EPA identifies safer alternatives for flame retardants.
Yesterday, EPA’s Design for Environment (DfE) program released two reports on flame retardants and their safer alternatives. One report is a draft update of a 2005 Alternatives Assessment on the flame retardant pentabromodiphenyl ether (pentaBDE) in flexible polyurethane foam; the other is a final Alternatives Assessment on Hexabromocyclododecane (HBCD), a brominated flame retardant used in polystyrene building insulation. Both chemicals pose risks to human health and the environment, including “potential reproductive, developmental, and neurological effects and can be persistent, bioaccumulative, and toxic to aquatic organisms.”

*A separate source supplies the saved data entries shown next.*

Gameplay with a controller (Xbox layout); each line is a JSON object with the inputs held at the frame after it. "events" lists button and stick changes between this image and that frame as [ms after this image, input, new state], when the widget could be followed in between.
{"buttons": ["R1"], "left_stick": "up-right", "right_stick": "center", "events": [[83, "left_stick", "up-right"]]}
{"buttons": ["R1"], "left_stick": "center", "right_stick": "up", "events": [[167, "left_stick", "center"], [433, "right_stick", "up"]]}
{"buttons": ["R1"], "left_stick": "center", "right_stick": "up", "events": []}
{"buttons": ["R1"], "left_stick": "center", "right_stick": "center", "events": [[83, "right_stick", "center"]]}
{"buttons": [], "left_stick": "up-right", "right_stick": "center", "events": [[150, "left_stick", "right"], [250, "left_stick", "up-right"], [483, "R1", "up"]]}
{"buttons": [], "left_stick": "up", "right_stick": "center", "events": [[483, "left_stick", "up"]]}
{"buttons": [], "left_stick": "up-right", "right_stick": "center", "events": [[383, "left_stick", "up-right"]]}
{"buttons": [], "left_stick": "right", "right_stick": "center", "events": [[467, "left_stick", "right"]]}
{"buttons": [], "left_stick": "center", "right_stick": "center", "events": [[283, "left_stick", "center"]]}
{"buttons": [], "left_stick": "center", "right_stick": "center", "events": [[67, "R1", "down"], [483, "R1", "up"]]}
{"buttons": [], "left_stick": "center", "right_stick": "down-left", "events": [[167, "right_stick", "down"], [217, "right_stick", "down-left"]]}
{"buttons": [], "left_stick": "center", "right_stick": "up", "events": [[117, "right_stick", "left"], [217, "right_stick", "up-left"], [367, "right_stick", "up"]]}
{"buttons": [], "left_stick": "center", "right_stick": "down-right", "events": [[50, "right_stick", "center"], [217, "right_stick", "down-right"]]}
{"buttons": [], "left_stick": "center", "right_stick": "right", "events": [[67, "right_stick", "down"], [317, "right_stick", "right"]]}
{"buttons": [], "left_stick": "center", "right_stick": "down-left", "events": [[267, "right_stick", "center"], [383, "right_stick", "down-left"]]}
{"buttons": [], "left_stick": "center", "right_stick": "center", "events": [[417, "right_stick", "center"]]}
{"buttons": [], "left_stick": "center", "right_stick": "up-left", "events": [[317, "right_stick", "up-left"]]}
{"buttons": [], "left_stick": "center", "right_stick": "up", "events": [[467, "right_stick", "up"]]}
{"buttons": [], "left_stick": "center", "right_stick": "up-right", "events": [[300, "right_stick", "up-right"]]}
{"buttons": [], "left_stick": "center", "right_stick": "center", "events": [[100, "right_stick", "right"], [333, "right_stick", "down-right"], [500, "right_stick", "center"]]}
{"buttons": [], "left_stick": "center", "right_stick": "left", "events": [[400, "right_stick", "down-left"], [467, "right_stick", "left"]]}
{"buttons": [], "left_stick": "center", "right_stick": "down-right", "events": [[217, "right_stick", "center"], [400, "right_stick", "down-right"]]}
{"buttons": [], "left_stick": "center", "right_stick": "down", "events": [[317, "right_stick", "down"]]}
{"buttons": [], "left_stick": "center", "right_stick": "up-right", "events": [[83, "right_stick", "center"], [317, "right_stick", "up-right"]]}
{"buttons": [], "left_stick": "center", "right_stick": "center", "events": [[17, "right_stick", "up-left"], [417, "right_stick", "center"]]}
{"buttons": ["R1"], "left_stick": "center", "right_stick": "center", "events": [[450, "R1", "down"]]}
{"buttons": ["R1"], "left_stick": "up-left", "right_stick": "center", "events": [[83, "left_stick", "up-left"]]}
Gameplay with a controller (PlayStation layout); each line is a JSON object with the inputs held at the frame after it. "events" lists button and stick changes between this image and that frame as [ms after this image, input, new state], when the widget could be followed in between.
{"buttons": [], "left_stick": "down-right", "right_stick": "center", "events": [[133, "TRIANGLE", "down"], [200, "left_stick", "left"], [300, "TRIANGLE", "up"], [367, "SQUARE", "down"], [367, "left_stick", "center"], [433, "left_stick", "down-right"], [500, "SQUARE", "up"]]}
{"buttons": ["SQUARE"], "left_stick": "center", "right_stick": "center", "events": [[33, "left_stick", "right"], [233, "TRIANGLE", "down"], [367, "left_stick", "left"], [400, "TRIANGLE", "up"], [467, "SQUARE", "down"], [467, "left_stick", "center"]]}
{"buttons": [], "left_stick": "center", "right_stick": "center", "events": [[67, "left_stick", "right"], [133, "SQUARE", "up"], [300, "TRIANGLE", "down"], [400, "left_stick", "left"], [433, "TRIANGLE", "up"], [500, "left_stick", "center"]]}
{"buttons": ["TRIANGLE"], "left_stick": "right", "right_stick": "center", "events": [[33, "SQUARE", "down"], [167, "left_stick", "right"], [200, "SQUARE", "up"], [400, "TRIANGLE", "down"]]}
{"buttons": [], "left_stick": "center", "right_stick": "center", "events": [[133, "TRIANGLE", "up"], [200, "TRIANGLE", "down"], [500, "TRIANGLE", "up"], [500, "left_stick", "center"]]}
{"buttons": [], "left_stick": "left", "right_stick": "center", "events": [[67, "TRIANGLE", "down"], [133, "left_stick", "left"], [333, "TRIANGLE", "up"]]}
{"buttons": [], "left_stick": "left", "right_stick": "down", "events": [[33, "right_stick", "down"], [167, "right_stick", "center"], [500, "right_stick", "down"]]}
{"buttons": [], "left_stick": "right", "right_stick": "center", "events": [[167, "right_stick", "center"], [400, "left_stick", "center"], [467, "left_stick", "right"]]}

PentaBDE has already been phased out of use in the U.S.; in 2004, industry voluntarily agreed to cease production and EPA issued a Significant New Use Rule (SNUR) aimed at ending the chemical’s domestic manufacture. EPA proposed another SNUR in 2012 to address imports of pentaBDE-containing furniture or other articles. EPA identified oligomeric phosphonate polyol as a safer alternative to pentaBDE. PentaBDE has also been subject to flammability standards recently proposed and finalized by the Consumer Product Safety Commission and the state of California, respectively. EPA’s updated alternatives assessment is “[complementary to] the CPSC and California actions by providing important information for informed selection of flame retardants in the manufacture of home and office furniture, as well as the many home products not covered by these standards.” The draft update provides a hazard assessment for flame retardant chemicals used in upholstered consumer products containing polyurethane foam, including updated health and environmental profiles previously profiled in 2005 and new products in the category.
EPA issued this report on HBCD as part of the agency’s action plan for HBCD under the Existing Chemicals Management Plan. Although HBCD is also used as a flame retardant in textile back coatings and high-impact polystyrene in electronics housings, the Alternatives Assessment only addresses its use in expanded polystyrene (EPS) and extruded polystyrene (XPS) foam insulation produced for the building and construction industry for fire safety. Butadiene styrene brominated copolymer was identified as a safer alternative to HBCD based on hazard considerations, with lower human health, ecotoxicity, and exposure potentials, although it is also inherently persistent due to its molecule size. Butadiene styrene brominated copolymer is regulated by its own SNUR and is commercially available from chemical suppliers, according to EPA.